◆ **TEXT FOR ANALYSIS**
==========
Elizabeth Van Horne Clarkson made this quilt from hundreds of small hexagonal pieces of fabric. It is the earliest wholly pieced American quilt in the Museum's collection. Although pieced quilts were popular in England in the eighteenth century, the technique did not catch on in America until the nineteenth century, as increased leisure time made quiltmaking more popular and small patterned printed cottons were less expensive to work with than English chintzes. The quilt was made in a pattern known as Honeycomb. The multicolored hexagons are sewn together with whipstitching. Elizabeth Clarkson probably made the quilt as a wedding present for her son Thomas in about 1830.
Elizabeth Van Horne Clarkson made this extraordinary quilt from hundreds of small hexagonal pieces of printed cotton. Outstanding in both intricacy of design and skilled needlework, it is the earliest wholly pieced American quilt in the Museum's collection.
==========
Dataset excerpts
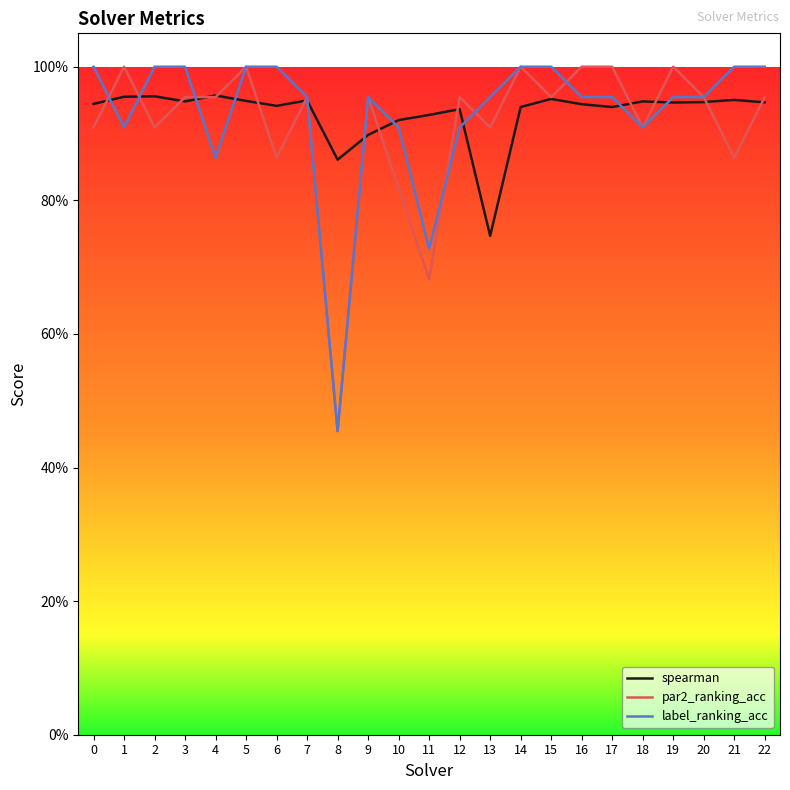

Does the chart have visible grid lines?

No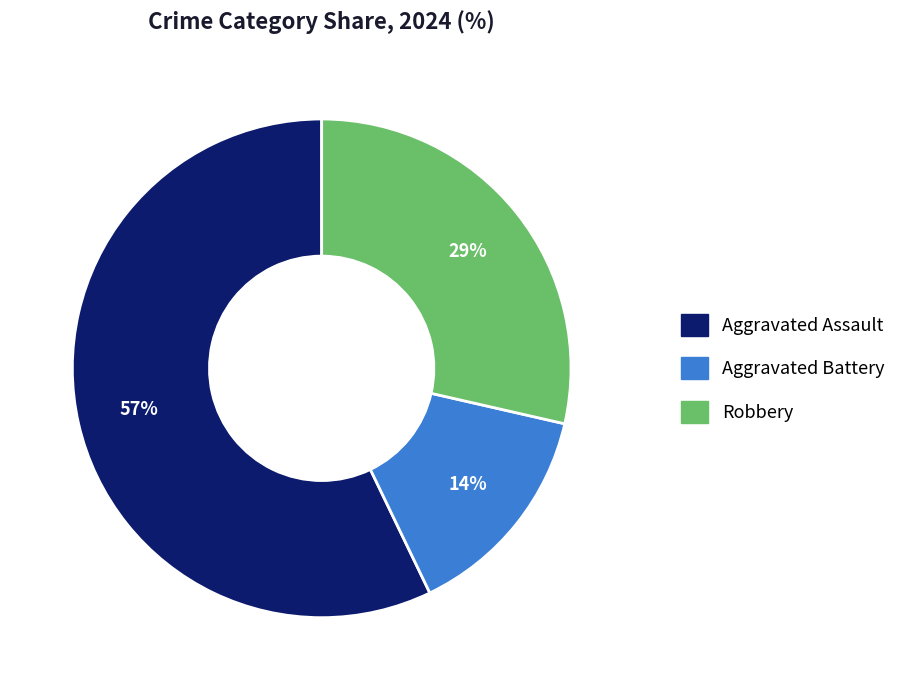

Do Aggravated Battery and Robbery together represent more than half of the pie?

No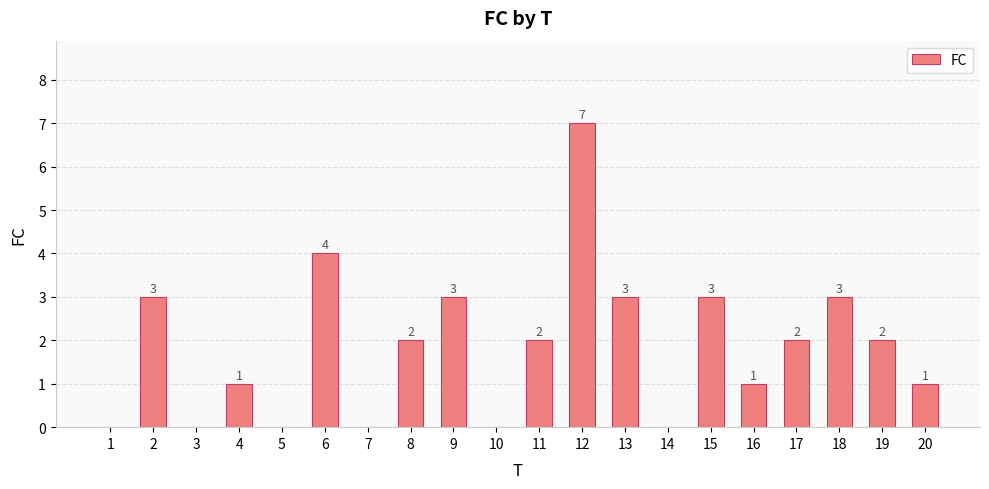

Which label corresponds to the largest value in the chart?

12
==========
◆ **ASSIGNED TASK**
Transcribe the passage of the quilt description above that opens with the words containing "Elizabeth Van Horne Clarkson made this quilt" and closes with "in about 1830.".

◆ **YOUR RESPONSE**
Elizabeth Van Horne Clarkson made this quilt from hundreds of small hexagonal pieces of fabric. It is the earliest wholly pieced American quilt in the Museum's collection. Although pieced quilts were popular in England in the eighteenth century, the technique did not catch on in America until the nineteenth century, as increased leisure time made quiltmaking more popular and small patterned printed cottons were less expensive to work with than English chintzes. The quilt was made in a pattern known as Honeycomb. The multicolored hexagons are sewn together with whipstitching. Elizabeth Clarkson probably made the quilt as a wedding present for her son Thomas in about 1830.